The following two requests collect statistics on the o_orderkey and o_orderdatetime columns of the orders table for the first time. The database collects full statistics for both requests, and the system retains the THRESHOLD options at each level.

The first request specifies thresholds of a 10% change in the data or 7 days having passed since statistics were last collected on orders.o_orderkey. While the database does not use these criteria for a first time collection of statistics, it does save them in DBC.StatsTbl to consult for future requests to recollect statistics on orders.o_orderky.

For later requests to recollect statistics on orders.o_orderkey, the database determines whether the percent change in the data exceeds 10% and if more than 7 days have passed since statistics were last collected. If either or both criteria are exceeded, the system recollects the statistics, but if neither criterion is exceeded, the system does not recollect the statistics on orders.o_orderkey.

     COLLECT STATISTICS USING THRESHOLD 10 PERCENT AND THRESHOLD 7 DAYS
     COLUMN o_orderkey
     ON orders;

The second request specifies a system-determined data change threshold. While the database does not use this criterion for a first time collection of statistics, it does save it in DBC.StatsTbl to consult for future requests to recollect statistics on orders.o_orderdatetime.

For later requests to recollect statistics on orders.o_orderdatetime,the database determines whether the percent change in the data since statistics were last collected exceeds the system-determined threshold criterion. If it does, the system recollects the statistics, but if it does not, the system does not recollect the statistics on orders.o_orderdatetime.

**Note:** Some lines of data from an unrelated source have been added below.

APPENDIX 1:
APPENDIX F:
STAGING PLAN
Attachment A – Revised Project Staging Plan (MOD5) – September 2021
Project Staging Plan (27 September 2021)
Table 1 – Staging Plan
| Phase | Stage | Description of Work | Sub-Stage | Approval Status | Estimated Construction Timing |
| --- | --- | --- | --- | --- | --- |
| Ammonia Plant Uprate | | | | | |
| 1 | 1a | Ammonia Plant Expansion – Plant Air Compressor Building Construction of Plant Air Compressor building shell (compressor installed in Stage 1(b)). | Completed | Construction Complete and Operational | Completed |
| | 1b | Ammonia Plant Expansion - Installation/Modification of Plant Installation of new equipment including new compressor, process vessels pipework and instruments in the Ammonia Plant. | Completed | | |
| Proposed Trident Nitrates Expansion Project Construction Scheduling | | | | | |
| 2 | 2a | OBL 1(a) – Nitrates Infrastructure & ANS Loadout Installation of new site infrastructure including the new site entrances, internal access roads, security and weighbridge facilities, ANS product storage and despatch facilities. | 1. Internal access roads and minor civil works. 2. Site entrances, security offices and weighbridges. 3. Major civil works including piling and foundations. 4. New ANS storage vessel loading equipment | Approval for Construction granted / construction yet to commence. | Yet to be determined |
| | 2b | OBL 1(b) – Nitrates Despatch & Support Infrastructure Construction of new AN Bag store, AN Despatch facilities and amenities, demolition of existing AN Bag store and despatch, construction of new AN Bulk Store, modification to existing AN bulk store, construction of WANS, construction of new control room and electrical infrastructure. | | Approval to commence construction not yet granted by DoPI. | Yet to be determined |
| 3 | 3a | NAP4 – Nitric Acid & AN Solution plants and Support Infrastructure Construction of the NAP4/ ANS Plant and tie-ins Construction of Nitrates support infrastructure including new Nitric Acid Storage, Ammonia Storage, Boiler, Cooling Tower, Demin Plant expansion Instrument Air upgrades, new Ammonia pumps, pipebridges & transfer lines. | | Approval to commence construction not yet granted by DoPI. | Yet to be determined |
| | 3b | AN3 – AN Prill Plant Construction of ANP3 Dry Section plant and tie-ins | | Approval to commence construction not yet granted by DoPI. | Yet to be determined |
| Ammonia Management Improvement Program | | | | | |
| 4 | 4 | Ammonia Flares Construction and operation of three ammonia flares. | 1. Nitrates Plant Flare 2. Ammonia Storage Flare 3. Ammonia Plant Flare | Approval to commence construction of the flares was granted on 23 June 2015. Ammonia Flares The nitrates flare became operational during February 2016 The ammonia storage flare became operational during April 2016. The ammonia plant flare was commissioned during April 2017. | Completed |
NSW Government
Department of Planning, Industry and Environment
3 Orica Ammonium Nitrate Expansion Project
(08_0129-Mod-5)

    COLLECT STATISTICS USING SYSTEM THRESHOLD
     COLUMN o_orderdatetime
     ON orders;

The database stores the thresholds you specify and uses them for future requests to recollect statistics on the o_orderkey or o_orderdatetime columns of orders.

The following request recollects statistics on the orders table. Based on the THRESHOLD settings that were in place when the statistics were collected, the Optimizer does not recollect statistics on orders.o_orderkey if the table growth is less than 10% or the age of the statistics is less than 7 days. The database only recollects these statistics if the growth exceeds either 10% or the age is greater than 7 days. Similarly, if the growth of the column o_orderdatetime is less than the system-selected threshold for o_orderdatetime, the Optimizer does not recollect those statistics.

     COLLECT STATISTICS ON orders;

Depending on the settings for the THRESHOLD option in those requests, the following criteria determine whether the Optimizer actually recollects the requested statistics.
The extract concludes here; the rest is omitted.